Он засмеялся, как хабалка, и распахнул свое пальто. «Но ты мужик», – я пискнул жалко. «Ну да, – ответил он. – И что? Хочу заметить, шуток кроме, хотя и несколько грубя, уж если ты в публичном доме, отъюзать могут и тебя. Ты отвергал мои подачки, ты распугал моих фемин, – короче, живо на карачки, иначе ты не гражданин». Не видя силы для отказа, я морщил потное чело, – скажи, а кроме садо-мазо у вас тут нету ничего? Но он сказал, не пряча взгляда: «Какой маньяк, едрена вошь! Допустим, есть простое садо, нацисты есть, нацистов хош? Все остальное много хуже-с, цивилизован я один. Да, ужас. Но не ужас-ужас. Вставайте в позу, гражданин. И так уж время я потратил, с тобой болтая, пустозвон».

Все это только сон, читатель.

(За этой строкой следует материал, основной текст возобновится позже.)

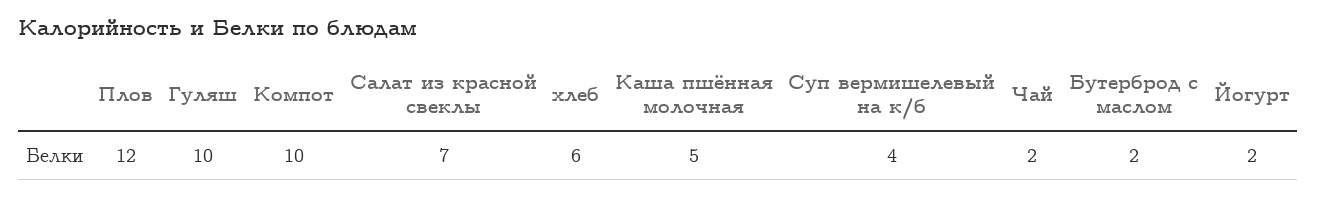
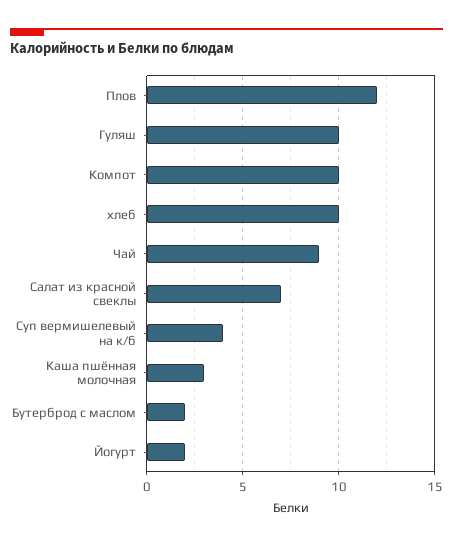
  {
    "Плов": 12,
    "Гуляш": 10,
    "Компот": 10,
    "Салат из красной свеклы": 7,
-   "хлеб": 6,
+   "хлеб": 10,
-   "Каша пшённая молочная": 5,
+   "Каша пшённая молочная": 3,
    "Суп вермишелевый на к/б": 4,
-   "Чай": 2,
+   "Чай": 9,
    "Бутерброд с маслом": 2,
    "Йогурт": 2
  }

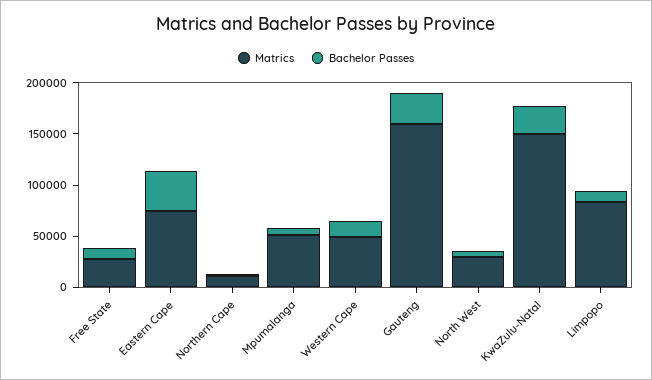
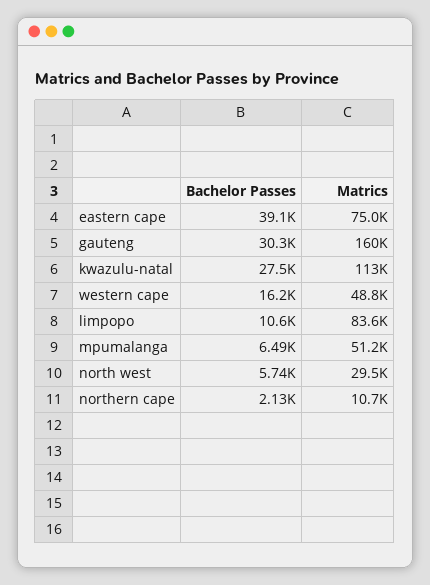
  {
    "Matrics": {
-     "Free State": 30000,
      "Eastern Cape": 75000,
      "Northern Cape": 10700,
      "Mpumalanga": 51200,
      "Western Cape": 48800,
      "Gauteng": 160000,
      "North West": 29500,
-     "KwaZulu-Natal": 150000,
+     "KwaZulu-Natal": 113000,
      "Limpopo": 83600
    },
    "Bachelor Passes": {
-     "Free State": 10000,
      "Eastern Cape": 39100,
      "Northern Cape": 2130,
      "Mpumalanga": 6490,
      "Western Cape": 16200,
      "Gauteng": 30300,
      "North West": 5740,
      "KwaZulu-Natal": 27500,
      "Limpopo": 10600
    }
  }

Но жизнь ведь тоже – только сон. И он ведет меня, как шлюху, в одну из розовых кабин, и мне опять не хватит духу сказать, что я не гражданин.

Утешительное

Хватит о выборах, это дешево. Мне непонятен общий аврал. Все, что в жизни моей хорошего, я, как ни странно, не выбирал. Вот мой ответ европейским выдрам: счастье всегда без альтернатив. Мать не выбрал, детей не выбрал, родину выдали, не спросив. Выдана внешность куском единым, не сказать чтобы вовсе жесть, – но я б родился стройным блондином, а выживаю и с тем что есть. Время и нацию тоже выдали, не выбирают, гласит строка. Время как время. При личном выборе было бы хуже наверняка.

Вот, говорят, что из сонма партий только одна рулит, по уму. Главного в жизни, как ни пиарьте, тоже обычно по одному. Сколько видал аргументов в прессе я – но прессе логика не видна. И профессия, и конфессия, и жизнь одна, и смерть одна. Что вы лезете, грозно вякая? Запад устал от ваших сурдин. Жена, опять же: бывает всякое, но штамп в документе стоит один. Упрощаюсь, порой спрямляюсь, постепенно смиряю дух, – я с собой-то еле справляюсь, одним, хоть толстым. Куда мне двух.